Enrico Rosso

Biella, Piemonte - Italy

Enrico Rosso (1961) è un alpinista italiano tra i protagonisti dell’alpinismo esplorativo degli anni ’80 e ’90. Fin dagli inizi sviluppa uno stile leggero e creativo, privilegiando l’approccio alpino su grandi pareti e spedizioni essenziali, senza ossigeno supplementare né supporti artificiali. Considera l’alpinismo una forma di espressione e ricerca interiore, guidata da scelte tanto estetiche quanto tecniche, spesso rivolte a montagne isolate e itinerari nuovi. 

Dopo una intensa attività sulle Alpi Occidentali negli anni ’80, con numerose prime ascensioni e salite anche in solitaria, realizza nel 1988 la prima salita del “pilastro di sinistra” sulla parete est delle Grandes Jorasses. Nello stesso periodo si afferma a livello internazionale con importanti spedizioni in Himalaya e Karakorum: tra queste la prima ascensione della parete nord-est dello Shivling (1986), la salita in stile alpino del Latok III e, nel 1989, la prima del pilastro sud del Nuptse, una via di grande impegno tecnico. Negli anni successivi apre una nuova via sul Thalay Sagar e prende parte a spedizioni su montagne come Cho Oyu e K2. 

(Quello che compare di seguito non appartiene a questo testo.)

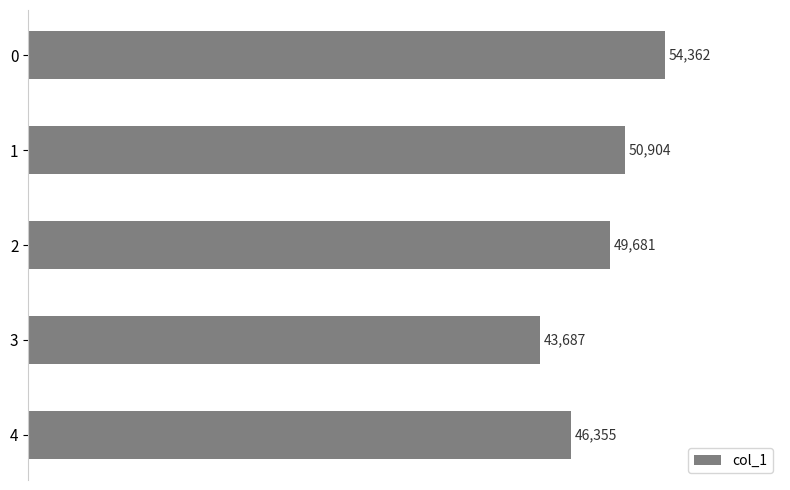

The value at 0 is 54362. True or false?

True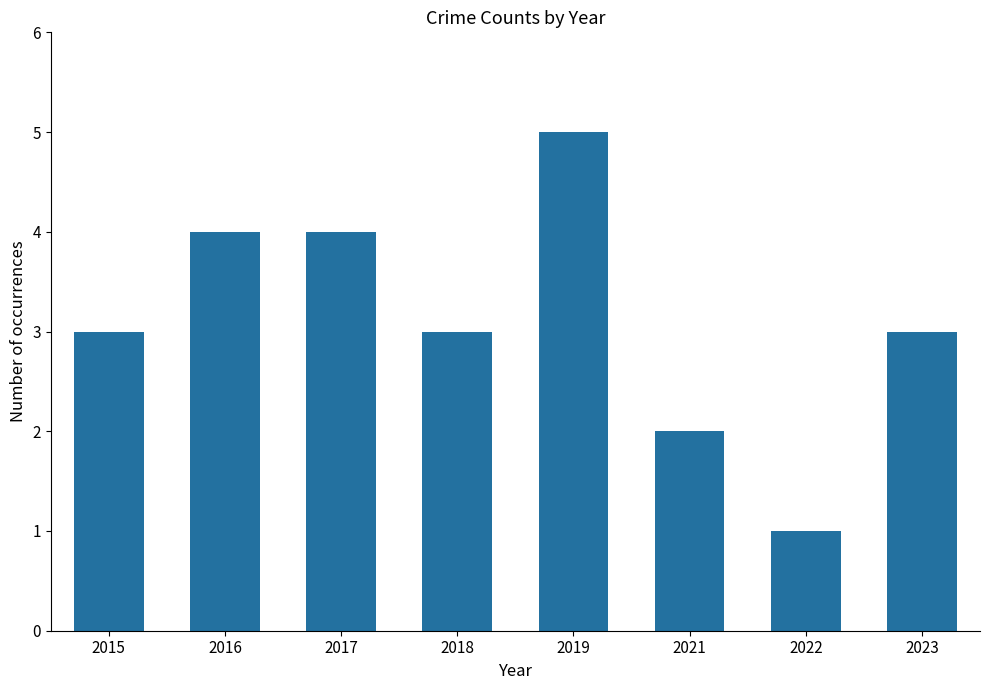

What is the maximum value shown in the chart?

5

Parallelamente sviluppa una forte attività esplorativa nelle Ande e in Patagonia. In Perù realizza prime ascensioni nella Cordillera Huayhuash e numerose salite nella Cordillera Blanca, tra cui il Nevado Copa (Premio Paolo Consiglio CAAI) e nuove vie sul Santa Cruz. In Patagonia e Terra del Fuoco, a partire dagli anni ’90 e poi con continuità dal 2006, alterna salite su cime come Fitz Roy, Aguja Poincenot e Cerro De Girad a un lavoro di ricerca storica sulla figura di Alberto Maria De Agostini. Ha inoltre svolto un’intensa attività alpinistica e educativa in Bolivia e, più recentemente, in Africa con la salita del Monte Kenya. 

Accanto all’alpinismo, Rosso è autore di libri e documentari dedicati alla montagna e all’esplorazione, nei quali unisce esperienza, memoria storica e riflessione personale. Nel 1992 ha fondato l’associazione Montagna Amica, con l’obiettivo di promuovere la montagna come strumento di crescita umana e sociale. È stato più volte membro della giuria dei Piolets d’Or.